Recovery from the crisis : a way ahead for sport in Europe ?


On the 10th of February 2021, the plenary session of the European Parliament voted a resolution on The impact of COVID-19 on youth and on sport. The resolution was adopted by 592 votes in favour, 42 against, and 57 abstentions. Before the plenary vote, the CULT Committee of the European Parliament voted the resolution on 27 of January by 25 votes in favour, 2 against, and 2 abstentions.


The COVID-19 pandemic has had an enormous economic and social impact across all levels of the sport sector, starting from professional sports to grassroots sports, fitness centres, athletes, coaches, sport staff and volunteers, sport events and media. This Resolution calls the European stakeholders to increase their efforts to prevent the pandemic from having lasting negative effects on young people and sport. The sport sector needs a robust strategy and strict cooperation among the Member States and the EU to recover from the crisis.

Sport and Citizenship actively participated in the decision-making process by advising the Greens/EFA Group.
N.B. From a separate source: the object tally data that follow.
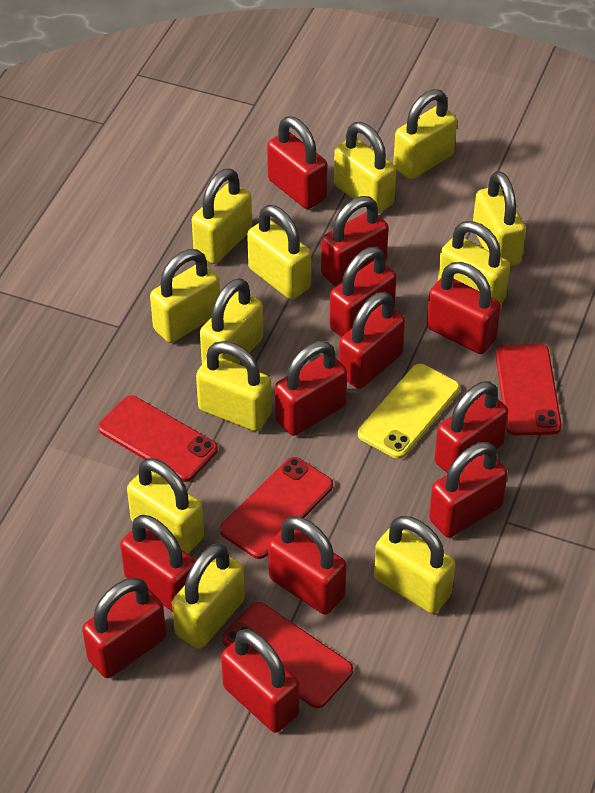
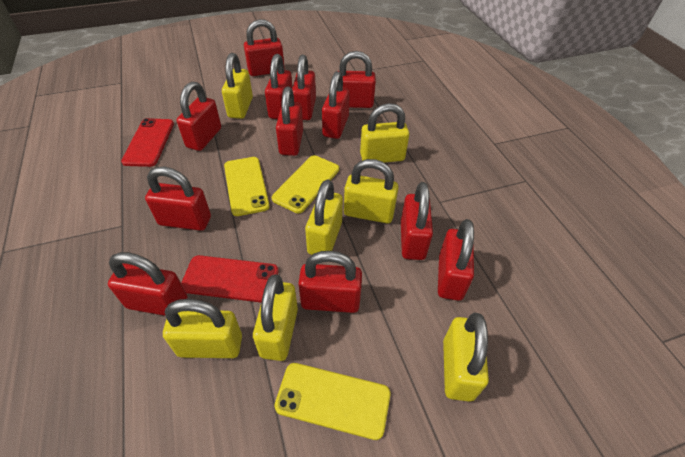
red phone: 4 -> 2
yellow padlock: 12 -> 7
yellow phone: 1 -> 3

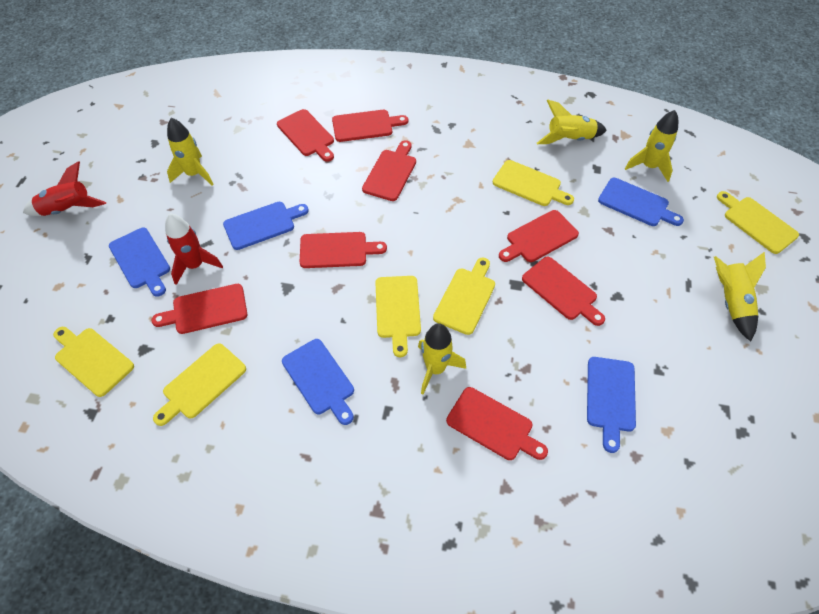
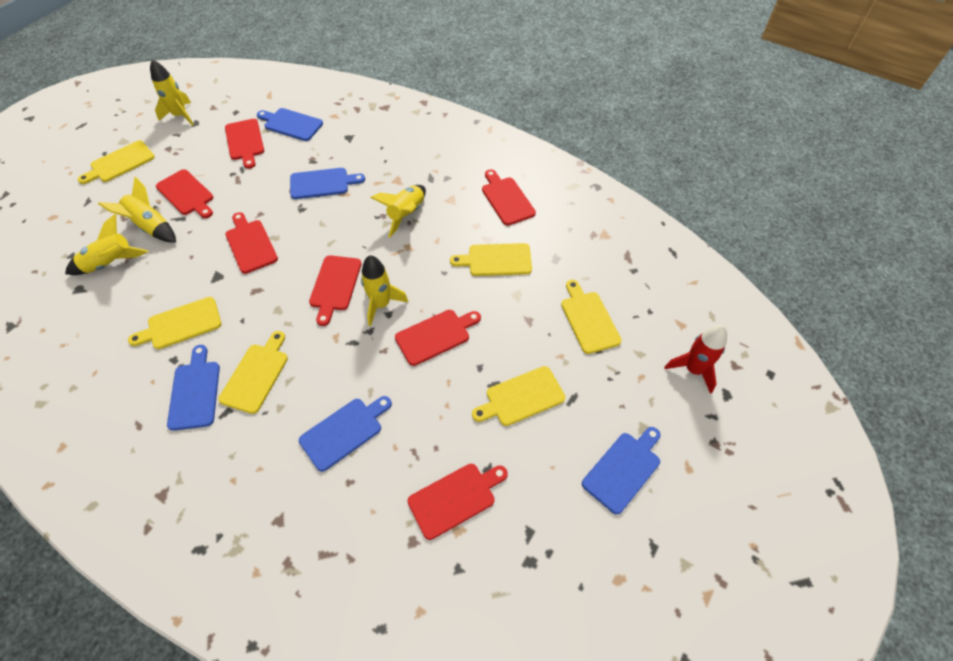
red cutting board: 8 -> 7
red rocket: 2 -> 1

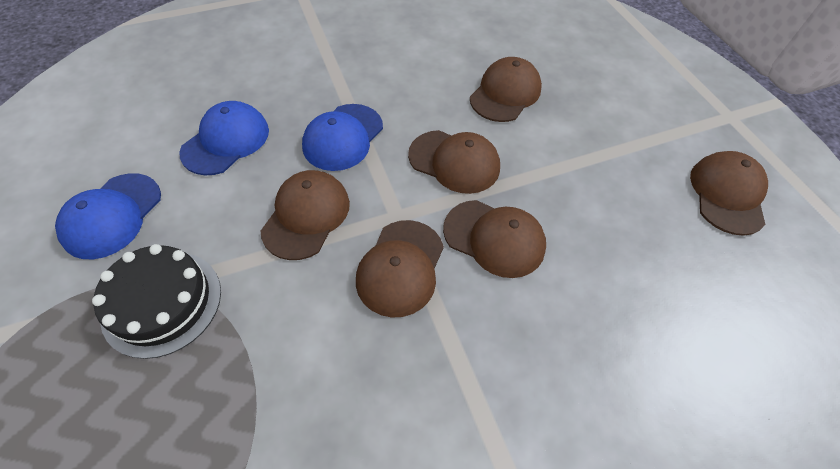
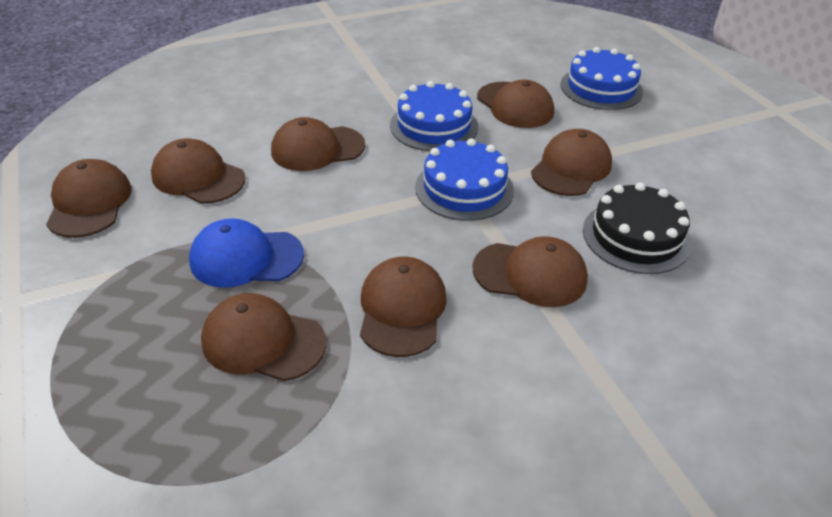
blue cake: 0 -> 3
blue cap: 3 -> 1
brown cap: 6 -> 8

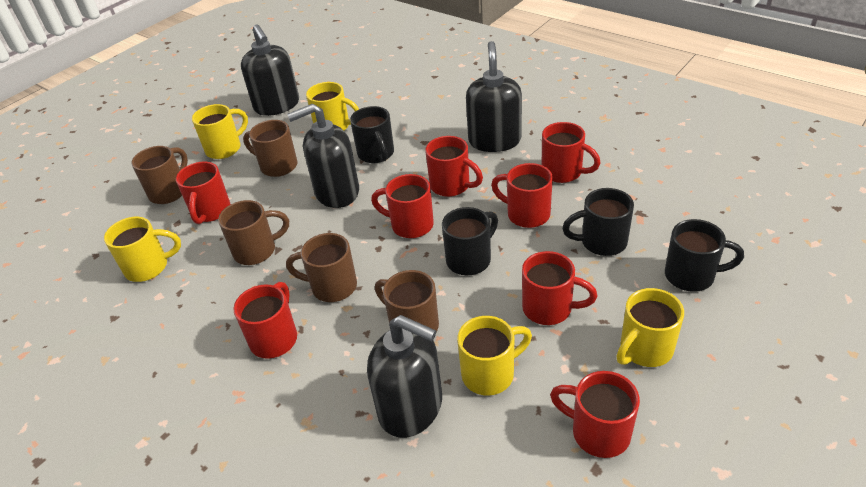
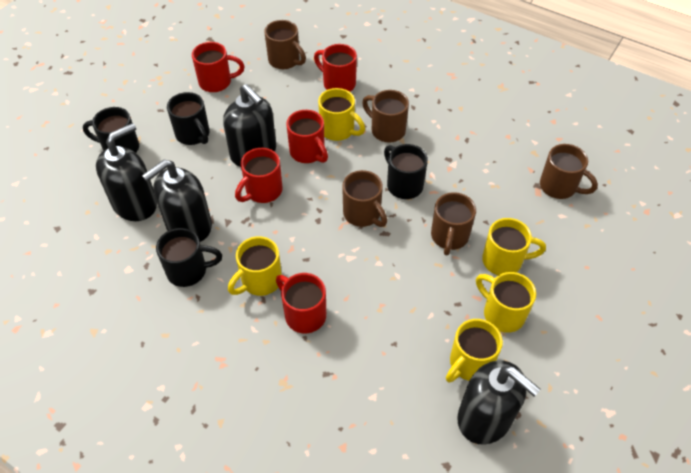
red mug: 8 -> 5

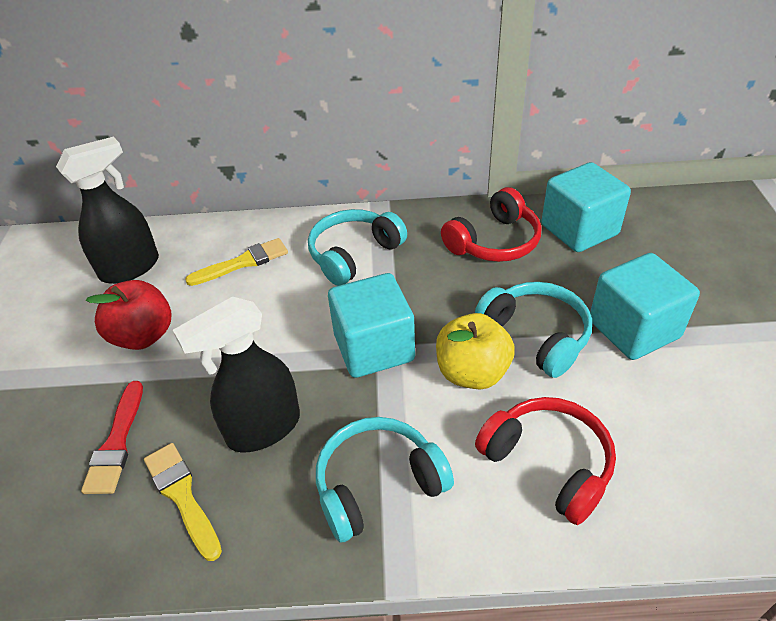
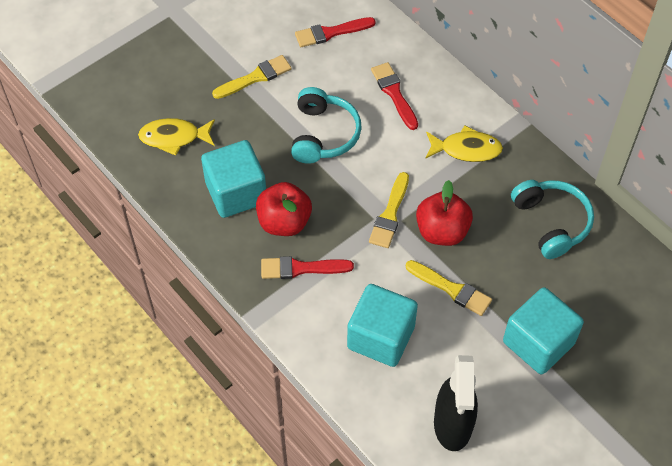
black spray bottle: 2 -> 1
red apple: 1 -> 2
red brush: 1 -> 3
red headphones: 2 -> 0
turquoise headphones: 3 -> 2
yellow apple: 1 -> 0
yellow brush: 2 -> 3
yellow fish: 0 -> 2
Our experience helped us to advocate for the need to include the sport sector in the national recovery instruments as well as in the post-20 European funds, and for an increased recognition of the social impact of sport and its measurement.

On the one hand, supporting sport and physical activity would consolidate the EU’s response to the pandemic as from a public health perspective, since physical activity can increase the body’s resilience and prevent diseases associated with a sedentary lifestyle. A coordinated effort from the Member States and the EU is essential in order to develop a comprehensive approach to sport, indeed, needs a comprehensive approach that encompasses both the European and the national levels. National funds, EU structural funds recovery and resilience national plans, as well as the EU Health programme, should therefore be the basis for a complete recovery of the sport sector.

On the other hand, Sport and Citizenship, as the first and only European Think tank in the field of societal sport, truly believes in the social impact of sport and its importance. Thus, it considers essential to explicitly differentiate between the economic and social impacts of sport, and to do so when examining the impact of COVID-19 on the sport sector. The economic impact is easier to measure, with an impressive number of methodologies that already exist, and various stakeholders able to take on this task. On the contrary, measuring the social impact of sport requires further investigation, monitoring, support and funding. Using the same tools to measure the “socio-economic impact of sport” will result in an accurate measure of its economic impact at the cost of its social aspects. Therefore, Sport and Citizenship advocates for a clear division between the economic and the social impact of the pandemic on the sport sector and for a major recognition of the social impact of sport.

We fully support the resolution chaired by Sabine Verheyen, and we are honoured to have contributed to its final result. Indeed, point 22 “calls on the Commission and the Member States to strengthen the recovery and crisis resilience of the sports sector” through EU programmes and ensures “ full access for sport to the Recovery and Resilience Facility, the European Regional Development Fund, the Cohesion Fund, the European Social Fund Plus, and EU4Health”. An EU-wide approach could, therefore, be implemented to help the sector recover, especially by addressing recovery within the EU Work Plan for Sport.

Regarding the point 23 of the resolution, although we welcome the clear separation between the economic and social impact of the COVID-19 pandemic on sport, we are concerned about the lack of further recognition of the social impact of sport. We reiterate our intention to strengthen and deepen the recognition of the social impact of sport at the European level and advocate for the need of a specific support.